Recommended reading:
- Overview
- Installation
- Schema and Columns
- Querying
- Equality Indexes
- Sorted Indexes
- Unique Indexes
- Mutations
- Serialization
- Memory Model
- Limitations and Design Decisions
- API Reference
Common APIs
users.insert(row);
users.insertMany(rows);
users.where({ status: "active", age: { gte: 18 } }).toArray();
users.where("age", ">=", 18).select(["id"]).toArray();
users.whereIn("status", ["active", "passive"]);
users.filter((row) => row.score > 90);
users.where({ status: "active" }).explain();
users.count();
users.avg("age");
users.top(10, "score");
users.update(0, { status: "active" });
users.updateMany({ status: "passive" }, { status: "active" });
users.deleteMany({ status: "archived" });
users.createIndex("id");
users.createSortedIndex("age");
users.createUniqueIndex("id");
users.findBy("id", 123);
const buffer = users.serialize();
const restored = table.deserialize(buffer);
restored.createIndex("status");filter(fn) is intentionally a full-scan escape hatch. Prefer structured predicates when you want index planning.
query.explain() returns structured diagnostics without executing the query, scanning rows, materializing rows, calling onQuery, or rebuilding dirty indexes.
Error Handling
ColQL validates schemas, inserted rows, query predicates, mutation payloads, indexes, and serialized input at runtime. Failures throw ColQLError with a stable code, a message, and optional details.

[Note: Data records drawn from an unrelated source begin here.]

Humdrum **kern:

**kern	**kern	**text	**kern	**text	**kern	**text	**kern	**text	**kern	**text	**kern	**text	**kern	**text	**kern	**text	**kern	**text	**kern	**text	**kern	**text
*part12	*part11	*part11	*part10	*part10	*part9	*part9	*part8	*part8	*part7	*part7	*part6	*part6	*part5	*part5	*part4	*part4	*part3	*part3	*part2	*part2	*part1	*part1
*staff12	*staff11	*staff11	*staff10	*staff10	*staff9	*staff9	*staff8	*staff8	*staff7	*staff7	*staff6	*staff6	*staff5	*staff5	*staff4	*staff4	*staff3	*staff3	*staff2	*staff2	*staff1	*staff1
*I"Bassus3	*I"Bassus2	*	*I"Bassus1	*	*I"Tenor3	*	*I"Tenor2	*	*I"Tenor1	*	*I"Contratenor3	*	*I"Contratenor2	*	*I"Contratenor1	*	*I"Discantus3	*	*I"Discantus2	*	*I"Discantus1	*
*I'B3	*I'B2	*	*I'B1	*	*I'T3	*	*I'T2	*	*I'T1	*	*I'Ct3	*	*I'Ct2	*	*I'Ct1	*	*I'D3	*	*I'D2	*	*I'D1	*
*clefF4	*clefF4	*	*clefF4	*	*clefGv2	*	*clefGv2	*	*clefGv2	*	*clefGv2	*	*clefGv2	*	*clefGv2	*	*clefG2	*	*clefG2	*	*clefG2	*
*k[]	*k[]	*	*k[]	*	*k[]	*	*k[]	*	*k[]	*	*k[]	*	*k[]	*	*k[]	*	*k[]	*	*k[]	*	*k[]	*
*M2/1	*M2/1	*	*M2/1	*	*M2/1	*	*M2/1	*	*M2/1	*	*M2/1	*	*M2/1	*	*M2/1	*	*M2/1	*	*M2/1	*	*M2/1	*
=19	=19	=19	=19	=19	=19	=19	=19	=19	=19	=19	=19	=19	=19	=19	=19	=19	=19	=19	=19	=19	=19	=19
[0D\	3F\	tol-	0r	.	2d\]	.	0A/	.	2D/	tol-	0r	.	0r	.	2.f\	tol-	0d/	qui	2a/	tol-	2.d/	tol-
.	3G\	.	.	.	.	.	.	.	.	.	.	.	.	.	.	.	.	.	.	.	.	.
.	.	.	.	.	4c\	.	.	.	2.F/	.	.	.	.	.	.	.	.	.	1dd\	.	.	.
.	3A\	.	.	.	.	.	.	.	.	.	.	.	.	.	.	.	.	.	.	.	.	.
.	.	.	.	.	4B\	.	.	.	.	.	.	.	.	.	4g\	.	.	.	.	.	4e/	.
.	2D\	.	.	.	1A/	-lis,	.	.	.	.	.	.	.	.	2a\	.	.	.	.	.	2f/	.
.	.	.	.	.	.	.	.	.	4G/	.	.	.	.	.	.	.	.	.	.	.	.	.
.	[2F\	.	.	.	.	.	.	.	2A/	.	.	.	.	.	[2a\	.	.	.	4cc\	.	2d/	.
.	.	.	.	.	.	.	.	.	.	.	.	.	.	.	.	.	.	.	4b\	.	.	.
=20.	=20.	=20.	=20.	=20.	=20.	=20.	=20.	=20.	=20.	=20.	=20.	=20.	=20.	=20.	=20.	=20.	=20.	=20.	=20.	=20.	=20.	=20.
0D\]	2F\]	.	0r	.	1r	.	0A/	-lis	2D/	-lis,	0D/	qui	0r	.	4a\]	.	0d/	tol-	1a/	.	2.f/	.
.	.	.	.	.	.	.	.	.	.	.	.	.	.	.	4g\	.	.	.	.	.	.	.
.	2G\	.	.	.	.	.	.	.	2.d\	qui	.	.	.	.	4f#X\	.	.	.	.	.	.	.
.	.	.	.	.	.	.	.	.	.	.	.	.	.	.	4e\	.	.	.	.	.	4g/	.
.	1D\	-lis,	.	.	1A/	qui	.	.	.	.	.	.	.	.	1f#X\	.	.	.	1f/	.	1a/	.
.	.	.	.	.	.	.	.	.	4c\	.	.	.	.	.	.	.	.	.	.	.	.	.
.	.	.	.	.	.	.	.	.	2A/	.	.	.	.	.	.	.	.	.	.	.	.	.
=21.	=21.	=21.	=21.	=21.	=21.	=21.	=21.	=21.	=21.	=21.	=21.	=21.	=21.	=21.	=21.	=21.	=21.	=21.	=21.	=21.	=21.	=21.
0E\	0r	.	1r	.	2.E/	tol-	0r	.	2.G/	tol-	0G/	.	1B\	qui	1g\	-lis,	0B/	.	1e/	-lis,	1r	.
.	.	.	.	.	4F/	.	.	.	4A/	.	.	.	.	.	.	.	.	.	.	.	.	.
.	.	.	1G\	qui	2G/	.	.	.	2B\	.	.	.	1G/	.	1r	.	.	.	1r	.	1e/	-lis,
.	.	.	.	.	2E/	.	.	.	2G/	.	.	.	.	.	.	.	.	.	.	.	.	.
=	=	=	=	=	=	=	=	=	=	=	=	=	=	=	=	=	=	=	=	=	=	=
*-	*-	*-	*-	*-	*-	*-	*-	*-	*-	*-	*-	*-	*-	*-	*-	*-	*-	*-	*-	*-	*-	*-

import { ColQLError } from "@colql/colql";
try {
users.insert({ id: 4, age: 300, status: "active", score: 1, verified: true });
} catch (error) {
if (error instanceof ColQLError) {
console.log(error.code); // COLQL_OUT_OF_RANGE
}
}Development
npm install
npm run check
npm test
npm run test:types
npm run build
npm run bench:codspeed
npm run benchmark:memory
npm run benchmark:query
npm run benchmark:indexed
npm run benchmark:range
npm run benchmark:optimizer
npm run benchmark:serialization
npm run benchmark:delete
npm run benchmark:array-comparison
npm run benchmark:session-analyticsStatus
ColQL v0.5.x focuses on trust and stability hardening: narrower index invalidation after updates, stricter snapshot deserialization, a type-test gate for public TypeScript behavior, and clearer diagnostics. Breaking changes may still happen before 1.0.0, but the project is moving toward API stabilization.
Limitations
ColQL intentionally does not include SQL parsing, joins, transactions, concurrency control, automatic indexes, compound indexes, or durable storage. Equality and sorted indexes are derived performance structures; query results must be the same whether ColQL uses an index or a full scan. Unique indexes are derived too, but they also enforce uniqueness while present and are not serialized.